Required work: Within the records below, find the line with "ons +31682606417" and the line with "CANON S600, CANON S630, CANON", then reproduce exactly those two lines and all lines between them, without any picture.

══ Records supplied

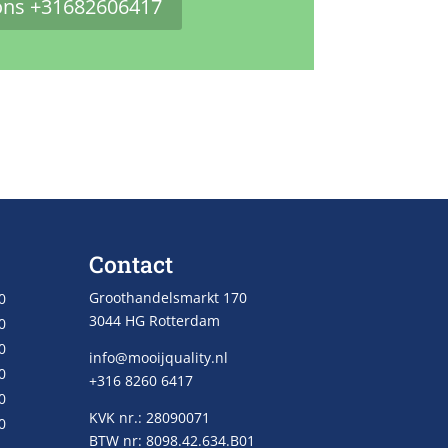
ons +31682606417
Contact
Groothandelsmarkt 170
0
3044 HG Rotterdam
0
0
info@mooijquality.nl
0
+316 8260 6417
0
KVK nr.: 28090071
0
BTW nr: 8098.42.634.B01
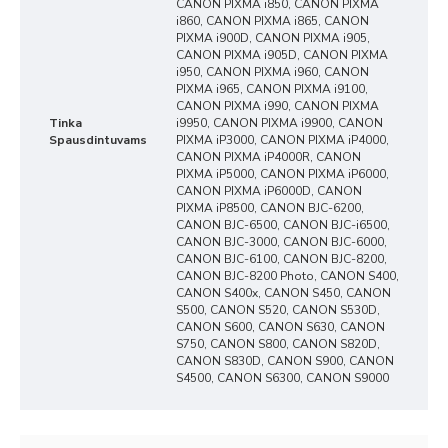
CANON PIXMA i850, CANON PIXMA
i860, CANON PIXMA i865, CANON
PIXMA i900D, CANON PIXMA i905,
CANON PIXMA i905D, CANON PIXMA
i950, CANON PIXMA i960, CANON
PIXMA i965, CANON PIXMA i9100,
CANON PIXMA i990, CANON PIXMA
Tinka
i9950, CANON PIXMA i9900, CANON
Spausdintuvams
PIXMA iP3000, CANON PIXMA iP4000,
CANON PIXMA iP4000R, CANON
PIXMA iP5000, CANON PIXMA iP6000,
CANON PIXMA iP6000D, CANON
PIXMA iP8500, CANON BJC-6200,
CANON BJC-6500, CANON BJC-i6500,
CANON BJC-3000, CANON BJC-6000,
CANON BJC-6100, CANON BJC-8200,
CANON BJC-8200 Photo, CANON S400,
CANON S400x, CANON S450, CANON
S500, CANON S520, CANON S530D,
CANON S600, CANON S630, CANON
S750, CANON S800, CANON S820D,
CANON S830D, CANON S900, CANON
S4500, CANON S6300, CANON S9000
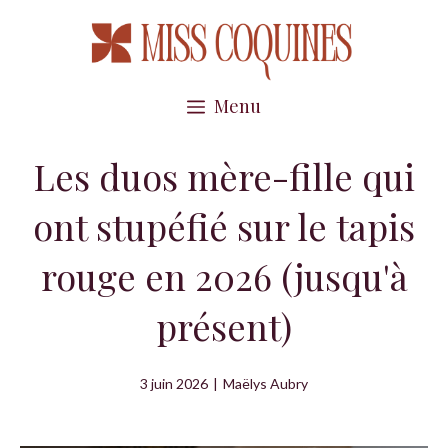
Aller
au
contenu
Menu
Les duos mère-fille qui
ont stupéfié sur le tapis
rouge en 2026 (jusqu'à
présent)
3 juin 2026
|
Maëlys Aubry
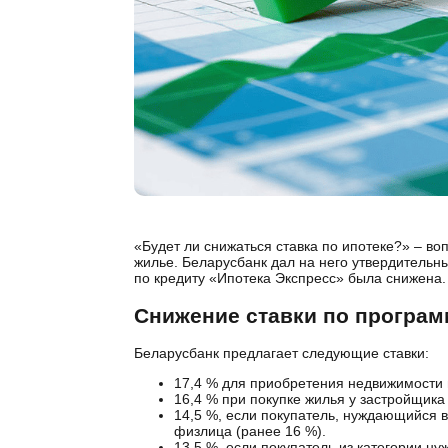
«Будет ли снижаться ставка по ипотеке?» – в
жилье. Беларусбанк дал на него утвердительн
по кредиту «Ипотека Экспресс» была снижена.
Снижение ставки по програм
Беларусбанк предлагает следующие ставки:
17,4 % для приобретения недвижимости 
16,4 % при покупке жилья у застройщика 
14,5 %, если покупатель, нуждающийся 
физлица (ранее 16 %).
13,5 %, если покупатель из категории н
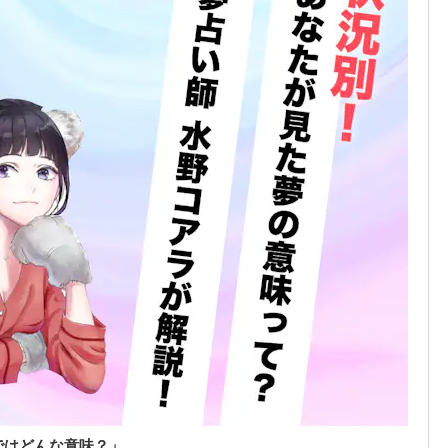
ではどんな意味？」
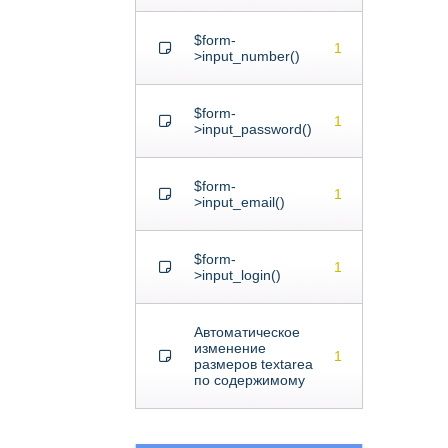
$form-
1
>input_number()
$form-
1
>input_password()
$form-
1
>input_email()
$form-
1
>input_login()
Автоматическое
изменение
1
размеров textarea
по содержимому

════
══ Records supplied

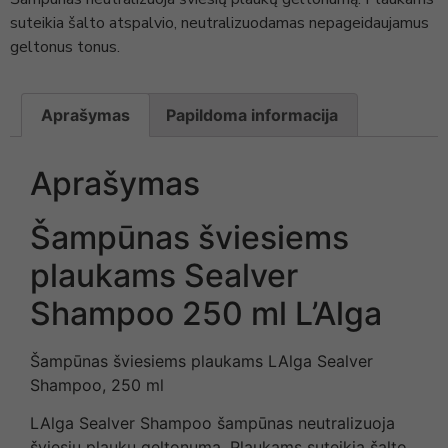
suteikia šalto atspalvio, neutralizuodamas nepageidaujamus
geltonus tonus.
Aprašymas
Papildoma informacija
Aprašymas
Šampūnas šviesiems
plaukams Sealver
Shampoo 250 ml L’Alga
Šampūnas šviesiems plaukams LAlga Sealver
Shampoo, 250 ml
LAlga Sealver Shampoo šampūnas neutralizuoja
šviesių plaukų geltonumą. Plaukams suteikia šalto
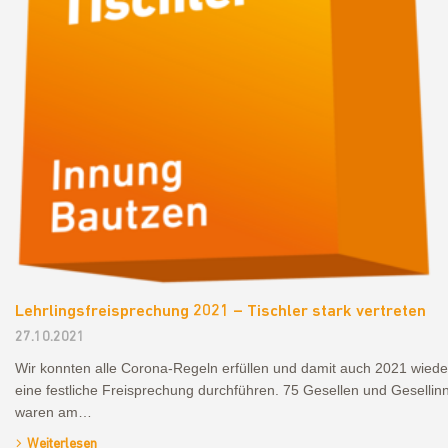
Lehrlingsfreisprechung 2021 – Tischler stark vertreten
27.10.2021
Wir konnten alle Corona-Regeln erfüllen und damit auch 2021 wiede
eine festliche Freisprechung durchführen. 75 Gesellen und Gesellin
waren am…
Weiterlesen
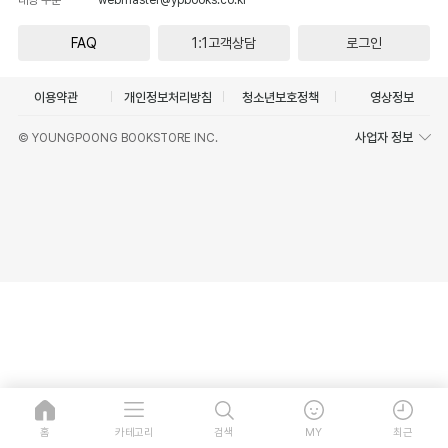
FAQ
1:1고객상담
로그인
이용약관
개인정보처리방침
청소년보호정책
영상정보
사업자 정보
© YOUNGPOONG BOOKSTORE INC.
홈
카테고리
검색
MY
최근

════

Written response:
ons +31682606417
Contact
Groothandelsmarkt 170
0
3044 HG Rotterdam
0
0
info@mooijquality.nl
0
+316 8260 6417
0
KVK nr.: 28090071
0
BTW nr: 8098.42.634.B01
CANON PIXMA i850, CANON PIXMA
i860, CANON PIXMA i865, CANON
PIXMA i900D, CANON PIXMA i905,
CANON PIXMA i905D, CANON PIXMA
i950, CANON PIXMA i960, CANON
PIXMA i965, CANON PIXMA i9100,
CANON PIXMA i990, CANON PIXMA
Tinka
i9950, CANON PIXMA i9900, CANON
Spausdintuvams
PIXMA iP3000, CANON PIXMA iP4000,
CANON PIXMA iP4000R, CANON
PIXMA iP5000, CANON PIXMA iP6000,
CANON PIXMA iP6000D, CANON
PIXMA iP8500, CANON BJC-6200,
CANON BJC-6500, CANON BJC-i6500,
CANON BJC-3000, CANON BJC-6000,
CANON BJC-6100, CANON BJC-8200,
CANON BJC-8200 Photo, CANON S400,
CANON S400x, CANON S450, CANON
S500, CANON S520, CANON S530D,
CANON S600, CANON S630, CANON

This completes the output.